The Database includes sequencing data which was generated with the following sequencing technologies:

  • Sequencing by synthesis
    • Illumina/Solexa Genome Analyzer
    • Illumina Genome Analyzer IIx
    • Illumina MiSeq
    • Illumina HiSeq 2000
    • Illumina HiSeq X Ten
    • Illumina NovaSeq 6000
  • Single molecule real time sequencing
    • Pacific Biosciences SMRT (PacBio)
  • Nanopore sequencing
    • Oxford Nanopore MinION
    • Ion semiconductor sequencing
    • Ion Torrent PGM

Data formats

Unmapped sequencing data are provided in the form of gzipped FASTQ files. FASTQ files are usually manipulated with custom scripts written in Bash, Python, Perl etc.

Mapped sequencing data are provided in the form of BAM files. Transcoding of data from the BAM format to the SAM format can be done using the Samtools program suite (https://www.htslib.org) [2]. Manipulation of data which is stored in the SAM and BAM formats can also be achieved with the Samtools program suite.

Database

The paths listed in the tables are relative to the Database URL. The Database is organized in the following top-level folders:

  • candidate-data: files which are under consideration for a possible incorporation into the Sequencing Data Collection
  • collection: Sequencing Data Collection
  • conformance: Conformance Test Items
  • development: test files used during the development of the reference software

Sequencing Data Collection

Table 1 provides the selected data.

Table 2 provides the data origins of the Sequencing Data Collection. These URLs are kept as a trace of the origins. Some of them might not work anymore.
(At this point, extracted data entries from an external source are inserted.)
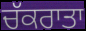
ਚੱਕਰਾਤਾ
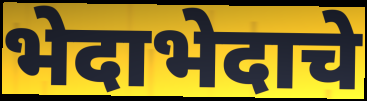
भेदाभेदाचे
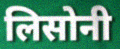
लिसोनी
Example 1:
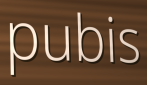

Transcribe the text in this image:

pubis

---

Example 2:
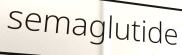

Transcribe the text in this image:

semaglutide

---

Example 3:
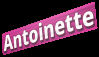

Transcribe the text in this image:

Antoinette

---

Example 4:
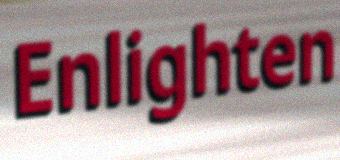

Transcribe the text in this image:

Enlighten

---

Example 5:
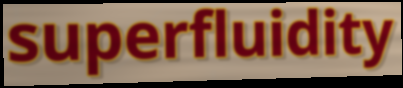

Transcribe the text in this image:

superfluidity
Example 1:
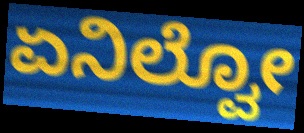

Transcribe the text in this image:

ಏನಿಲ್ವೋ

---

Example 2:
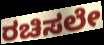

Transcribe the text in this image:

ರಚಿಸಲೇ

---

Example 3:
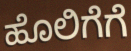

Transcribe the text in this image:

ಹೊಲಿಗೆಗೆ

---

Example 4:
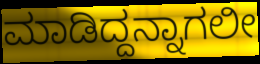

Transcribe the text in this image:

Table 3 provides a list of available reference sequences. Some of them were used for the alignment of BAM files from Table 1.

Conformance Test Items

Table 4 provides the Conformance Test Items.

References

[1] W. Huang, L. Li, J. R. Myers and G. T. Marth, "ART: a next-generation sequencing read simulator," Bioinformatics, vol. 28, no. 4, pp. 593-594, 2012.
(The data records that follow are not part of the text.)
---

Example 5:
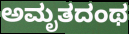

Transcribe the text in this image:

ಅಮೃತದಂಥ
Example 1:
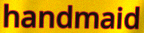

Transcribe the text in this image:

handmaid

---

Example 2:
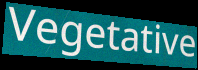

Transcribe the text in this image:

Vegetative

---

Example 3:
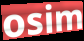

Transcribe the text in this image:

osim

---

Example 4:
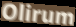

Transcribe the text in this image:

Olirum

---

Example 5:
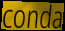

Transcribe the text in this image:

conda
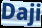
Daji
[2] H. Li, B. Handsaker, A. Wysoker, T. Fennell, J. Ruan, N. Homer, G. Marth, G. Abecasis, R. Durbin and 1000 Genome Project Data Processing Subgroup, "The Sequence Alignment/Map format and SAMtools," Bioinformatics, vol. 25, no. 16, pp. 2078-2079, 2009.

[3] J. Voges, J. Ostermann and M. Hernaez, "CALQ: compression of quality values of aligned sequencing data," Bioinformatics, vol. 34, no. 10, pp. 1650-1658, 2018.

[4] J. K. Bonfield, "The Scramble conversion tool," Bioinformatics, vol. 30, no. 19, pp. 2818-2819, 2014.

[5] F. Hach, I. Numanagic and S. C. Sahinalp, "DeeZ: reference-based compression by local assembly," Nature Methods, vol. 11, pp. 1082-1084, 2014.

[6] S. Marco-Sola, M. Sammeth, R. Guigó and P. Ribeca, "The GEM mapper: fast, accurate and versatile alignment by filtration," Nature Methods, vol. 9, pp. 1185-1188, 2012.